[Task inputs — start]

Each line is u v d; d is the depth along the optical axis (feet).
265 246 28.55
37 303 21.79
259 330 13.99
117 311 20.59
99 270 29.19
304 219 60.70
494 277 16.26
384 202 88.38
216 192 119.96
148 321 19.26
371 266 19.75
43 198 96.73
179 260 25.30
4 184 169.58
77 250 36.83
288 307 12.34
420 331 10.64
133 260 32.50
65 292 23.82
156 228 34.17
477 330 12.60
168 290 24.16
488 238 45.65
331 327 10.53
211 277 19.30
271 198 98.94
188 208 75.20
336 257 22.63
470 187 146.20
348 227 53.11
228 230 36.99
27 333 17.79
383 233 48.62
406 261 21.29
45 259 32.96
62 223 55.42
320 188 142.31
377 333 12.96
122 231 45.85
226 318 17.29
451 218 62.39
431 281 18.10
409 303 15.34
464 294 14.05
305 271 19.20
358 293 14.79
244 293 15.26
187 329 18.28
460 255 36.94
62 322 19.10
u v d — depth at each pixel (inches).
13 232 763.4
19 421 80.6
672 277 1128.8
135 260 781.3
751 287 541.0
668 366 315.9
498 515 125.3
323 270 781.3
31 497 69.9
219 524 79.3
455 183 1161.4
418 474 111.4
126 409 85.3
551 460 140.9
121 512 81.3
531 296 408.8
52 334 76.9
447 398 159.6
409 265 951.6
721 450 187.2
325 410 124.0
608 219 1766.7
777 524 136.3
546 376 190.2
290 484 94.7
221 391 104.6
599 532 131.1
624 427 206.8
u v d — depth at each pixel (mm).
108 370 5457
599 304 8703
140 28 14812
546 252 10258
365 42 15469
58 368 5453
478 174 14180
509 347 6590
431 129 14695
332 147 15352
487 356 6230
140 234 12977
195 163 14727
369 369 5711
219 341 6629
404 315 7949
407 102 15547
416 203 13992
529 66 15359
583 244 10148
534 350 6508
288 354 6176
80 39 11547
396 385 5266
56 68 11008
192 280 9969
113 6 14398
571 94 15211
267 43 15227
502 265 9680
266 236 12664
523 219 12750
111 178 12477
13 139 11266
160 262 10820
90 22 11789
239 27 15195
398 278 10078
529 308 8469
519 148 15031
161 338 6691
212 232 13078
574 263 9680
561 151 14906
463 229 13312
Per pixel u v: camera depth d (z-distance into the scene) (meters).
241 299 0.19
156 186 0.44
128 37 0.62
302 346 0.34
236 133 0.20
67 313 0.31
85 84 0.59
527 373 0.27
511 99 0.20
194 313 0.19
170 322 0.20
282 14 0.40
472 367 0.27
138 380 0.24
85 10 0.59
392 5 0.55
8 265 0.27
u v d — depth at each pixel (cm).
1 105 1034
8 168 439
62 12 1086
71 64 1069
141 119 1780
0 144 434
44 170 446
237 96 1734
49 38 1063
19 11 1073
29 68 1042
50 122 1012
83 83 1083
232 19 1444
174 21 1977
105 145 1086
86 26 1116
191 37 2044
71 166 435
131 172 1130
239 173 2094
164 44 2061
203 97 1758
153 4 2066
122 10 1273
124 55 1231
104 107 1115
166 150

[Task inputs — finish]

Print nothing except the lines from the line containing "487 356 6230" to the end of the listing, exactly as written.

• Result:
487 356 6230
140 234 12977
195 163 14727
369 369 5711
219 341 6629
404 315 7949
407 102 15547
416 203 13992
529 66 15359
583 244 10148
534 350 6508
288 354 6176
80 39 11547
396 385 5266
56 68 11008
192 280 9969
113 6 14398
571 94 15211
267 43 15227
502 265 9680
266 236 12664
523 219 12750
111 178 12477
13 139 11266
160 262 10820
90 22 11789
239 27 15195
398 278 10078
529 308 8469
519 148 15031
161 338 6691
212 232 13078
574 263 9680
561 151 14906
463 229 13312
Per pixel u v: camera depth d (z-distance into the scene) (meters).
241 299 0.19
156 186 0.44
128 37 0.62
302 346 0.34
236 133 0.20
67 313 0.31
85 84 0.59
527 373 0.27
511 99 0.20
194 313 0.19
170 322 0.20
282 14 0.40
472 367 0.27
138 380 0.24
85 10 0.59
392 5 0.55
8 265 0.27
u v d — depth at each pixel (cm).
1 105 1034
8 168 439
62 12 1086
71 64 1069
141 119 1780
0 144 434
44 170 446
237 96 1734
49 38 1063
19 11 1073
29 68 1042
50 122 1012
83 83 1083
232 19 1444
174 21 1977
105 145 1086
86 26 1116
191 37 2044
71 166 435
131 172 1130
239 173 2094
164 44 2061
203 97 1758
153 4 2066
122 10 1273
124 55 1231
104 107 1115
166 150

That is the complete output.